The fifth and last suggestion is to increase the role that the federal government plays in the lives of its citizens. If government becomes more important to its citizens, the citizens will want to vote to ensure that the person they want is voted into office and the issues that are important to them are being dealt with. The parties and candidates themselves could increase voter turnout if they interacted with the voters more and tried to motivate them. Citizens are more likely to vote if they feel they know the candidate they are voting for and that that person cares what they think and about how they feel (Wilson 147).

Congress has already set programs into effect in order to improve voter turnout. One such example is the motor-voter bill. The motor-voter bill requires states to allow people to register to vote when they apply for their driver s license, to register at various state offices, and also by mail. Programs like these make it easier for Americans to register and in turn vote. Congress is confident that by putting programs similar to this into effect, the voter turnout will rise (Wilson 147-148).

In my opinion, the fact that voter turnout is so low does not necessarily have to be viewed as a bad thing. It could mean that citizens are satisfied with their government in its present state and also that more educated votes are being cast. If voting was made mandatory then there would be a lot of uneducated citizens voting, citizens who had no idea who they were voting for or what they stood for and were only voting because they were being forced to. It puts the government at risk for unfit candidates being elected to office and having unwise policies placed into effect.

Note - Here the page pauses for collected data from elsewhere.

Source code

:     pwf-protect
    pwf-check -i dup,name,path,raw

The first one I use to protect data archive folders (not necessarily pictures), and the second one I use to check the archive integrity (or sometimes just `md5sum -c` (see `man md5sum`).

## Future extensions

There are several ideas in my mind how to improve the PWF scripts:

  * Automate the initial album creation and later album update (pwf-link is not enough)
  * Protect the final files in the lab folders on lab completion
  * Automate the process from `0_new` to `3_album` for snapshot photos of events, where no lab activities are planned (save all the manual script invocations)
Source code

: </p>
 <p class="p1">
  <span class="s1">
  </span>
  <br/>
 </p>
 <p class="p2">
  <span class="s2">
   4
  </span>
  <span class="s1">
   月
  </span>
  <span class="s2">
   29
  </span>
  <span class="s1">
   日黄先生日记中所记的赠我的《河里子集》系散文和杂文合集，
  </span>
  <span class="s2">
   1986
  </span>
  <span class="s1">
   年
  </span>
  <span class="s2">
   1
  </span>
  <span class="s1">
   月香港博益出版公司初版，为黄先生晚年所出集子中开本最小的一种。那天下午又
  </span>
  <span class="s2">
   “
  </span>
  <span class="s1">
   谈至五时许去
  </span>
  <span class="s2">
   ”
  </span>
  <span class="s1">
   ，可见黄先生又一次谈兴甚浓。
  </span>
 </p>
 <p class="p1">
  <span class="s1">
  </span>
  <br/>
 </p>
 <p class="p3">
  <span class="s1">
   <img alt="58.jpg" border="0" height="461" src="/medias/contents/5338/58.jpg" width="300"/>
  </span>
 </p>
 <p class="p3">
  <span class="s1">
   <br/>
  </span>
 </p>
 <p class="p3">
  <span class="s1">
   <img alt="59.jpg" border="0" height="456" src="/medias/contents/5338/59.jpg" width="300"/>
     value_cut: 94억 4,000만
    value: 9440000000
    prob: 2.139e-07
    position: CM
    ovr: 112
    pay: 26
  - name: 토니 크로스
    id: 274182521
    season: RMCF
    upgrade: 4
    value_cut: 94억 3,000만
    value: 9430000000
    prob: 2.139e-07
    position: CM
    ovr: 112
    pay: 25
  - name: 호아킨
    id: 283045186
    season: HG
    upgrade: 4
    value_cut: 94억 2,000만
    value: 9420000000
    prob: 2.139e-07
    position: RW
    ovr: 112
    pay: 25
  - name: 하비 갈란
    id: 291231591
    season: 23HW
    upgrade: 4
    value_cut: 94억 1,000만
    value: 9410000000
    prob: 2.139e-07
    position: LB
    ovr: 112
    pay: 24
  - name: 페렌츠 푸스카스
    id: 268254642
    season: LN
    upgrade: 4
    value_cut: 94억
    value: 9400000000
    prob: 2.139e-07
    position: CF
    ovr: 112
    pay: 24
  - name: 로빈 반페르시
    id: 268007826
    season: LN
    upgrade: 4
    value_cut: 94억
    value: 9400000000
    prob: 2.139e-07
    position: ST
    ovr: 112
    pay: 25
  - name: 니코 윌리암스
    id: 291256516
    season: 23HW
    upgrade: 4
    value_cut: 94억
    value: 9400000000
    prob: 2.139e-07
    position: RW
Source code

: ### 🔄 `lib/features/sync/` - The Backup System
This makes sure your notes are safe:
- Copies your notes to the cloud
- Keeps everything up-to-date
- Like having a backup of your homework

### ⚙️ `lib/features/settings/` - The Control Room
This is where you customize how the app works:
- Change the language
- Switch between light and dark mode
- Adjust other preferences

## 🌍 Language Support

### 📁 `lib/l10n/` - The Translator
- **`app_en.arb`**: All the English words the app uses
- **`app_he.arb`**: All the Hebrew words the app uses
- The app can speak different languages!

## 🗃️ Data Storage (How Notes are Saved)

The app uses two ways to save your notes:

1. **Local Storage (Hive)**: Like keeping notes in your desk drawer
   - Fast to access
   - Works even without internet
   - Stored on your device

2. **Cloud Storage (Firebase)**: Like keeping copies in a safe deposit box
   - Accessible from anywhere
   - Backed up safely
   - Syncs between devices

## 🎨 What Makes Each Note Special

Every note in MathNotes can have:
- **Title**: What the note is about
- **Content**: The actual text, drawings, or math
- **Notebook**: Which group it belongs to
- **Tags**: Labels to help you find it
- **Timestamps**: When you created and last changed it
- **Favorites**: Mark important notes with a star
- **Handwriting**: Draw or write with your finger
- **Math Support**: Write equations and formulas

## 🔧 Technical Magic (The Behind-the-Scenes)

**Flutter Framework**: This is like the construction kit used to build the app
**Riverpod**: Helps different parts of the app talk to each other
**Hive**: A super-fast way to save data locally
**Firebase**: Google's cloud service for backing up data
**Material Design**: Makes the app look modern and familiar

There is also the argument that the decline in voter turnout is more apparent than it is real. The present day voter turnout is not that much lower than it would have been without fraudulent voting. Until the early twentieth century, voter fraud, such as ballot-box stuffing and intimidating voters, was very common. The Australian ballot reduced this. With the elimination of fraudulent voting and alien voting, we now have a true estimate of the voter turnout, most likely what it would have been before the Progressive movement if the votes had been legally cast and honestly counted. Also, if you compare democratic nations in terms of what percentage of their registered voters cast ballots then the United States voter turnout is not that low, it is actually about 87% in a presidential election (Wilson 145).

In the end, we can do things to make the voting process easier, but that does not necessarily mean the voter turnout will increase. Each American citizen makes his or her own choice whether or not to vote. It would be impossible for the government or any other institution to influence everyone or make voting easier for everyone. If American citizens were forced to vote, it would be infringing on their rights of freedom of speech granted in the bill of rights.

I believe that the decline in voter turnout is not a true crisis. It does not harm the government in any way or cause any problems. Nor does low voter turnouts offend any basic principles or manifest any social sicknesses

(Diclerico and Hammock 66-67). The only thing low voter turnout does do, is make Americans appear lazy and unappreciative in the eyes of other democratic nations that have high voter turnout. However, since when has the United States ever been truly concerned with the opinions of other countries? Never is the answer, so why should we start now? My conclusion is that we shouldn t. We can make changes in the system and incorporate new programs, but nothing will change until American citizens themselves decide that low voter turnout is a problem and that it needs to be remedied.

Works Cited

Diclerico, Robert E. and Allan S. Hammock. Points of

View: Readings in American Government and Politics. 7th ed. Boston: The McGraw-Hill Companies, Inc., 1998.

Wilson, James Q. American Government Brief Version.

4th ed. Boston: Houghton Mifflin Company, 1997.